── Source records
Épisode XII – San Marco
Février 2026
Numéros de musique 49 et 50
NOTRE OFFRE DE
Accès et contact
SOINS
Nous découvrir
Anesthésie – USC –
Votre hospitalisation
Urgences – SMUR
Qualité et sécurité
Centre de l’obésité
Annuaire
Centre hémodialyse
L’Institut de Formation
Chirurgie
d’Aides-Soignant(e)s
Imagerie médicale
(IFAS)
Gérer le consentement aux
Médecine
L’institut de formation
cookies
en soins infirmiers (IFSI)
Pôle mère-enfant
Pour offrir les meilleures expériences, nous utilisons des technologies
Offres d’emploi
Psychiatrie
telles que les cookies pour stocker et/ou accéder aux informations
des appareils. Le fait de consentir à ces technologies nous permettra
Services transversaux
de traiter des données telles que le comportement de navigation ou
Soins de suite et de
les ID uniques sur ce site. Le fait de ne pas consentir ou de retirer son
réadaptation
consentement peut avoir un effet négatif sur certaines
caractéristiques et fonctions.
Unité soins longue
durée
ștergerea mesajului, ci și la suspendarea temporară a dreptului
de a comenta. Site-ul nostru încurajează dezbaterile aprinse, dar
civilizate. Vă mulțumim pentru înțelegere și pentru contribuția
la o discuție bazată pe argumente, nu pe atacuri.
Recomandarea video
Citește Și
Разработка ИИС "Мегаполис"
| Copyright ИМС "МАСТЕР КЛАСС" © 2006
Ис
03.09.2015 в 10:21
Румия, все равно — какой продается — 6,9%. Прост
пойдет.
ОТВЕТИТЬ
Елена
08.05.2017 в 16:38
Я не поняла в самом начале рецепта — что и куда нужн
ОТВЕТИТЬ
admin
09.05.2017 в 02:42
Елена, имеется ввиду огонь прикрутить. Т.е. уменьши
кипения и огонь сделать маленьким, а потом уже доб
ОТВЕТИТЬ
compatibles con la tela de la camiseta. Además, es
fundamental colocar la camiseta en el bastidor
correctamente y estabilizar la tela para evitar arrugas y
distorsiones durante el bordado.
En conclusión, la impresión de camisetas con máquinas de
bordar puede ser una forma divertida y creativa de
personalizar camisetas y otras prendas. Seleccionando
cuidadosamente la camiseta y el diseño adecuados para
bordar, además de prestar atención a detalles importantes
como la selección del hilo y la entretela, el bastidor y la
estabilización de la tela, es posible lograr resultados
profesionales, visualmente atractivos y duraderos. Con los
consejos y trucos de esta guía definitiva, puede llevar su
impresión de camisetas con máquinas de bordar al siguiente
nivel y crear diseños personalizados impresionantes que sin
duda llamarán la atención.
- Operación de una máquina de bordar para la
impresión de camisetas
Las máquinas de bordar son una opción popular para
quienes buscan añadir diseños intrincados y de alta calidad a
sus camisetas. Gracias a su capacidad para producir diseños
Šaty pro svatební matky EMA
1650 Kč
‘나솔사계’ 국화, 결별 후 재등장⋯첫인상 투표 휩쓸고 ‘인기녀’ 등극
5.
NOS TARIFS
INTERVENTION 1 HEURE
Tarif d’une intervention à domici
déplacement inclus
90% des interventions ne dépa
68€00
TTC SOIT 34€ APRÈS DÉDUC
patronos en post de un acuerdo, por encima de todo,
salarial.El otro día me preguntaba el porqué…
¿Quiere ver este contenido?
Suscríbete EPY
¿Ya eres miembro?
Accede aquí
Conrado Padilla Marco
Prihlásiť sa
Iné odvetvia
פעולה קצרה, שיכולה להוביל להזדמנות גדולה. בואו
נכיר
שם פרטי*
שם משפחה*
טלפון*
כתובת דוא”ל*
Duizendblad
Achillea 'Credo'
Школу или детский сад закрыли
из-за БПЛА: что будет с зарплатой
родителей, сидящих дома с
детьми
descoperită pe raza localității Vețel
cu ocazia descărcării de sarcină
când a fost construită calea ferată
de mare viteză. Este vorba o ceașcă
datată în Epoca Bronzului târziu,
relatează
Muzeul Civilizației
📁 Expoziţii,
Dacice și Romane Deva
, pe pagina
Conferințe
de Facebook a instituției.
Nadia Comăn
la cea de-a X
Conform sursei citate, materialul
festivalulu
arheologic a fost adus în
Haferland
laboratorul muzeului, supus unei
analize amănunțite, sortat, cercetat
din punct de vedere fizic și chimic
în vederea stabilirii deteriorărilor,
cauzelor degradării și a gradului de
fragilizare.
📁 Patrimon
────
» **Exercise**: Take every line from the records that holds "consentir" and copy it down.

» **Answer for the task**:
des appareils. Le fait de consentir à ces technologies nous permettra
les ID uniques sur ce site. Le fait de ne pas consentir ou de retirer son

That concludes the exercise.